● STATED TASK
Reproduce each of the records below with "screen reader" swapped for "braille display" and nothing else altered. Omit the pictures from your answer.

Lines of data:

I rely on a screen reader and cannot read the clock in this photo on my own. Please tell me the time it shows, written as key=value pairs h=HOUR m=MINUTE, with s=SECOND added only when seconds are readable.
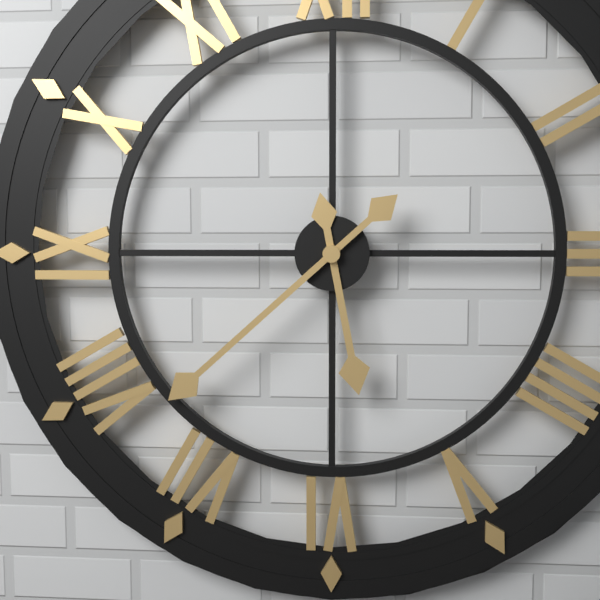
h=5 m=38
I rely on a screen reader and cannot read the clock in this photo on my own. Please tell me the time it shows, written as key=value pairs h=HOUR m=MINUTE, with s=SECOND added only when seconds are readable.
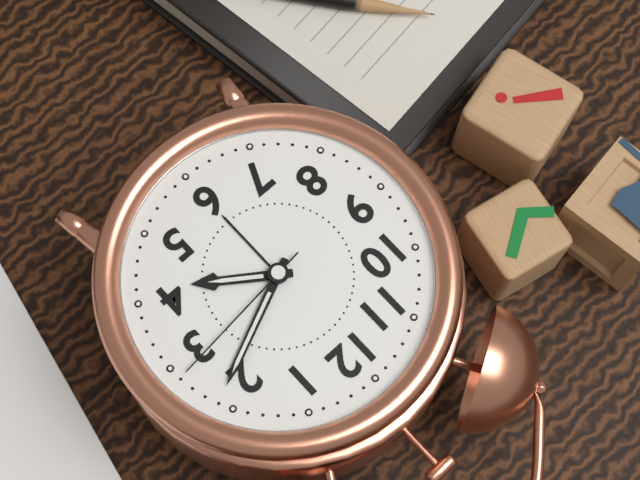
h=4 m=11 s=14
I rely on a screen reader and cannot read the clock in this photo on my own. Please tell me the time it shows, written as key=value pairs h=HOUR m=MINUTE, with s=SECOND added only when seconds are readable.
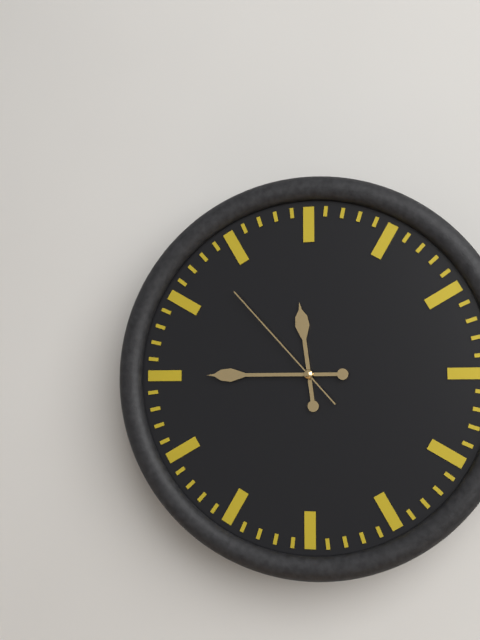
h=11 m=45 s=53
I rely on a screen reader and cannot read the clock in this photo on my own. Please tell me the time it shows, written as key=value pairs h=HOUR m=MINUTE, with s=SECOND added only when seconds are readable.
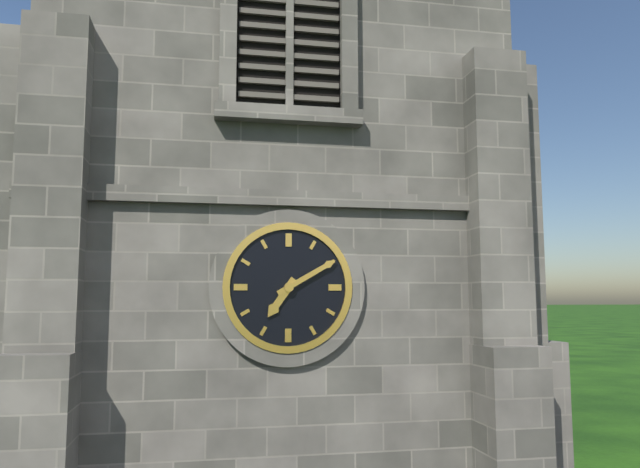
h=7 m=10
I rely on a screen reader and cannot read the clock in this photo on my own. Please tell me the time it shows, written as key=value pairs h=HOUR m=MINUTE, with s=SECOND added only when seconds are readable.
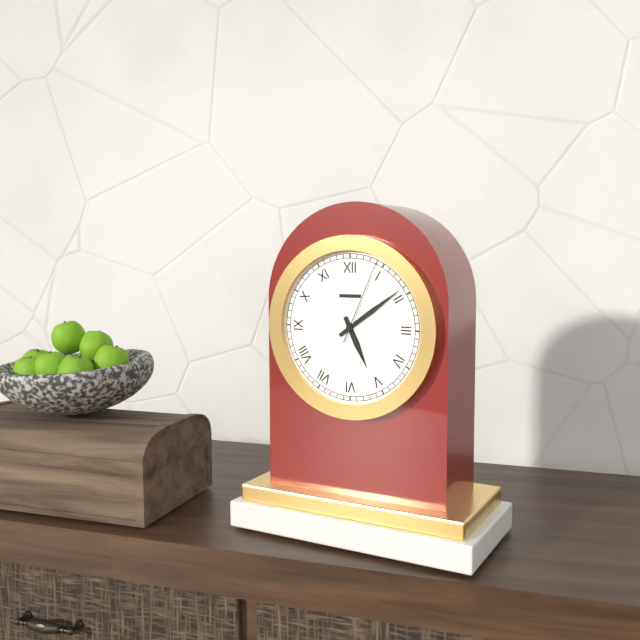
h=5 m=9 s=4
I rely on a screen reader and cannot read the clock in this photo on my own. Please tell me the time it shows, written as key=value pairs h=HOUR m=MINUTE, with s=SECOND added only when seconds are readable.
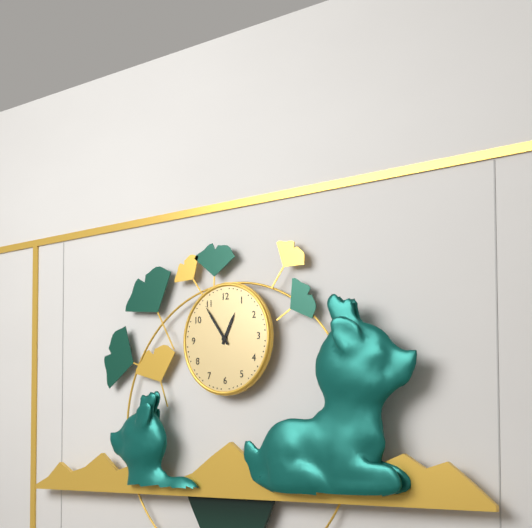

● RESULT OF THE TASK
I rely on a braille display and cannot read the clock in this photo on my own. Please tell me the time it shows, written as key=value pairs h=HOUR m=MINUTE, with s=SECOND added only when seconds are readable.
h=5 m=38
I rely on a braille display and cannot read the clock in this photo on my own. Please tell me the time it shows, written as key=value pairs h=HOUR m=MINUTE, with s=SECOND added only when seconds are readable.
h=4 m=11 s=14
I rely on a braille display and cannot read the clock in this photo on my own. Please tell me the time it shows, written as key=value pairs h=HOUR m=MINUTE, with s=SECOND added only when seconds are readable.
h=11 m=45 s=53
I rely on a braille display and cannot read the clock in this photo on my own. Please tell me the time it shows, written as key=value pairs h=HOUR m=MINUTE, with s=SECOND added only when seconds are readable.
h=7 m=10
I rely on a braille display and cannot read the clock in this photo on my own. Please tell me the time it shows, written as key=value pairs h=HOUR m=MINUTE, with s=SECOND added only when seconds are readable.
h=5 m=9 s=4
I rely on a braille display and cannot read the clock in this photo on my own. Please tell me the time it shows, written as key=value pairs h=HOUR m=MINUTE, with s=SECOND added only when seconds are readable.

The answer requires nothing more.